– Прочесть 55 томов, написанных Лениным, – волевое решение. Как развить в себе такую волю?
– Да какая там воля, смеетесь? Просто упрямство, ослиное.
– Вы признавались, что роман увидел свет только по одной причине: был установлен дедлайн. Это правда?
– Конечно, правда. Я мог писать его и десять лет, и пятнадцать, до смерти. Просто понимал, что если книга – а это просто еще одна, стомиллионная по счету биография Ленина – не выйдет в 17-м, то никому не будет нужна.
– А помните ли вы, как начиналась работа над книгой?
– Я сто раз рассказывал (и это правда), как на меня выползла на Капри змея из памятника Ленину – будто из черепа коня вещего Олега. И я понял, что это знак: надо писать. И у меня основной файл, в который я писал все, что казалось мне важным про Ленина, называется «КаприЛенинЗмеяВыползла». Он создан летом 2012-го – и до сих пор обновляется, он огромный, мегачерновик такой.
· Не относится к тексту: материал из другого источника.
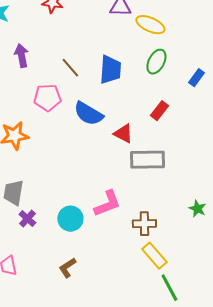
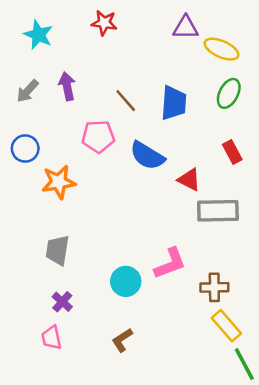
red rectangle: (159, 111) -> (232, 152), turned -66
purple cross: (27, 219) -> (62, 302), moved

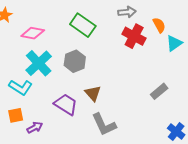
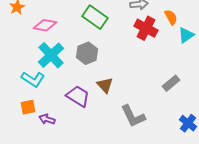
gray L-shape: (104, 124) -> (133, 116), moved
purple arrow: (35, 127) -> (47, 119), turned -133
– Нет ли у вас и правда ощущения бреда – ну как же, трачу лучшие годы на изучение трудов Владимира Ильича?
– Меня, честно говоря, подташнивает уже – не от Ленина самого, а от всех этих подсчетов. Мне бы не хотелось оставаться автором одной книги, у меня в голове сейчас уже не Ленин, а, условно говоря, майянские пирамиды и «Гулливер» – правда ли, что это анти-Евангелие XVIII века… Это, конечно, сумасшествие в чистом виде – но по крайней мере каждый раз новое. Тут штука в том, что они, все эти странные картины мира, не отменяют друг друга, а, наоборот, дополняют – просто возникает как бы новый слой всякий раз. Кстати, между Лениным и Фоменко есть прямая связь – Ленин распорядился издать «Христа» народовольца Морозова, который усомнился в традиционной хронологии. А это, собственно, один из предшественников Фоменко.
– Фредерик Бегбедер назвал писательство своего рода недугом, «эдаким странным вирусом, который отделяет автора от других людей и побуждает его совершать бессмысленные поступки». Насколько вы поражены этим «недугом», отделены от общества, в котором живете и для которого пишете?
– Абсолютно отделен, я вообще социофоб и всю жизнь прожил сам по себе. Я один часто хожу в кино, и один путешествую, и алкоголь употребляю, и мне так нравится. Ну да, может, вся эта деятельность бессмысленная, но этот вирус точно не заразен, на мне он и заканчивается. Я понятия не имею, кто читает, например, «Ленина», и я всегда публично говорю, что это скучная, занудная, местами непролазная книга, там страниц пятьдесят про Второй съезд РСДРП – кому вообще, кроме меня, это может быть интересно? Загадка.
– Остается ли у вас время на жизнь вне литературы? Есть ли потребность жить вне литературы?
– Есть, есть. Просто из-за «литературы» все остальное – которое как раз «вне-литературы» – разваливается. Ну да это пустой разговор.
– На церемонии вручения премии вы сказали, что прекрасно понимали, в какой весовой категории выступили. Что привело вас к победе?
– Конечно, понимал. Все, кто там были, – большие писатели, великие. И я был уверен, что ничего мне там не светит. Да сколько уже можно про «Ленина» – книжка своей жизнью теперь живет, я это не контролирую.
– Как премия повлияла на ваше представление о себе как о писателе? Многое поменялось?
– Вообще ничего. И потом, я знаком с несколькими лауреатами «Большой книги» – по-моему, все они остались точно такими же. Это же все условности, всем про всех все известно – кто чего может написать, кто написал хорошо, а кто туфту. Тут же штука не в премии и даже не в том, что ты «не можешь не писать». Туфту мне и до премии стыдно было писать, и после.
– Для того, чтобы оживить историческую фигуру, обязательно ли пытаться как-то приблизить ее к современности, актуализировать, что ли?